Eu me represento
01 de junho de 2016
Protagonismo juvenil na Educação impediu reorganização arbitrária da rede estadual e pressionou pela abertura de CPI da merenda em São Paulo
Pricilla Kesley, do Todos Pela Educação
Em 9 de dezembro de 2015, às 19 horas, depois de inúmeras tentativas para impedir o fechamento do Ensino Médio da Escola Estadual Diadema, um grupo de jovens estudantes se reuniu no pátio: eles não iriam estudar naquela noite. “Tentamos de tudo, conversar com a direção, com a diretoria regional, com o secretário estadual de Educação, fizemos abaixo-assinado. Nada funcionou”, relembra Fernanda Freitas, de 17 anos, no dia em que teve início a primeira ocupação escolar na rede pública de ensino do estado de São Paulo.
Àquela altura, a instituição diademense ainda não sabia, mas seria seguida por outras 200 unidades, nas quais milhares de estudantes decidiram que precisavam ser ouvidos.
Essa força mobilizadora dos jovens, capaz de transformar a sociedade, não é nova. Em 1968, o secundarista Edson Luís de Lima Souto foi morto com um tiro à queima roupa disparado por um comandante da Polícia Militar durante uma passeata. Era o estopim de uma onda de protestos estudantis que se estenderam ao longo dos chamados Anos de Chumbo da Ditadura Militar (instituídos pelo AI-5, em dezembro daquele ano).
Já em 1992, foi a vez da luta contra a corrupção do ex-presidente Fernando Collor de Mello. O autointitulado “caçador de marajás”, hoje senador pelo PTB-AL, pediria afastamento do cargo sob forte pressão da sociedade, com destaque para o movimento estudantil, organizado na União Nacional dos Estudantes (UNE) e na União Brasileira dos Estudantes (UBES).

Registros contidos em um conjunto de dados
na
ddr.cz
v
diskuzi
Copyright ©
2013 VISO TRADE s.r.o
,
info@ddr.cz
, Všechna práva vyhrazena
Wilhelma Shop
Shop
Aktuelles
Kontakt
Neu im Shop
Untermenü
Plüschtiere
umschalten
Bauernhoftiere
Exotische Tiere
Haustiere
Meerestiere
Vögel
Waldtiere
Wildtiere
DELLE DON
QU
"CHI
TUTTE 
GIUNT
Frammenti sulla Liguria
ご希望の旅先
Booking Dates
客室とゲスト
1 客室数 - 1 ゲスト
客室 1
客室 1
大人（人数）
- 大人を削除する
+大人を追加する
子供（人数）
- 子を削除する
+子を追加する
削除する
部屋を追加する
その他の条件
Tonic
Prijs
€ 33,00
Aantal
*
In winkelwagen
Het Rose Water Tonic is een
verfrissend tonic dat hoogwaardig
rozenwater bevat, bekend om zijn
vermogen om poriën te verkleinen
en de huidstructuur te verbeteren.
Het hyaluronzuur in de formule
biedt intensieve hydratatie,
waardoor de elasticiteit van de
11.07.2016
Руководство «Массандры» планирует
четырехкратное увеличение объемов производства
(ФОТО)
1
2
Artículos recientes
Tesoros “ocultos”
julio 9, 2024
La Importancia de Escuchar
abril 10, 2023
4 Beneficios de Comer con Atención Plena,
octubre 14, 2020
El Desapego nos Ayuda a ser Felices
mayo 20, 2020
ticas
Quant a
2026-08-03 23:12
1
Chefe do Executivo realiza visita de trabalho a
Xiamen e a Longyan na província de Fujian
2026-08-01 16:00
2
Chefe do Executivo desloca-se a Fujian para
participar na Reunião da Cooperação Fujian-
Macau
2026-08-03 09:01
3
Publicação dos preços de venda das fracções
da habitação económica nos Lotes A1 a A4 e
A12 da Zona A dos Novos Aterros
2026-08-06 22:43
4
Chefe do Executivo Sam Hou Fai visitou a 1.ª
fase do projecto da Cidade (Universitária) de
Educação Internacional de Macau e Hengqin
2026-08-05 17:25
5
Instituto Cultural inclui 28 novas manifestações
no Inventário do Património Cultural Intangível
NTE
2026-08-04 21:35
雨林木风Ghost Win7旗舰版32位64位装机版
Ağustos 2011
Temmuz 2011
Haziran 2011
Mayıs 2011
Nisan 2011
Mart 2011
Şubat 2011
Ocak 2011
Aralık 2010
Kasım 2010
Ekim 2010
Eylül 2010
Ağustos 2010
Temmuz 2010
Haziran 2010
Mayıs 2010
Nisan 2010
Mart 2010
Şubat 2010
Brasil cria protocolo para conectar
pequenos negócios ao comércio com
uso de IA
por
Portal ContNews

● ATIVIDADE
Com base no texto sobre o protagonismo juvenil, responda às perguntas abaixo:
1. Em que data e horário teve início a ocupação da Escola Estadual Diadema?
2. Por quantas outras unidades essa instituição seria seguida?
3. Que entidades organizavam o movimento estudantil na luta de 1992?

● RESPOSTA A SEGUIR
1. Em 9 de dezembro de 2015, às 19 horas.
2. Por outras 200 unidades.
3. A União Nacional dos Estudantes (UNE) e a União Brasileira dos Estudantes (UBES).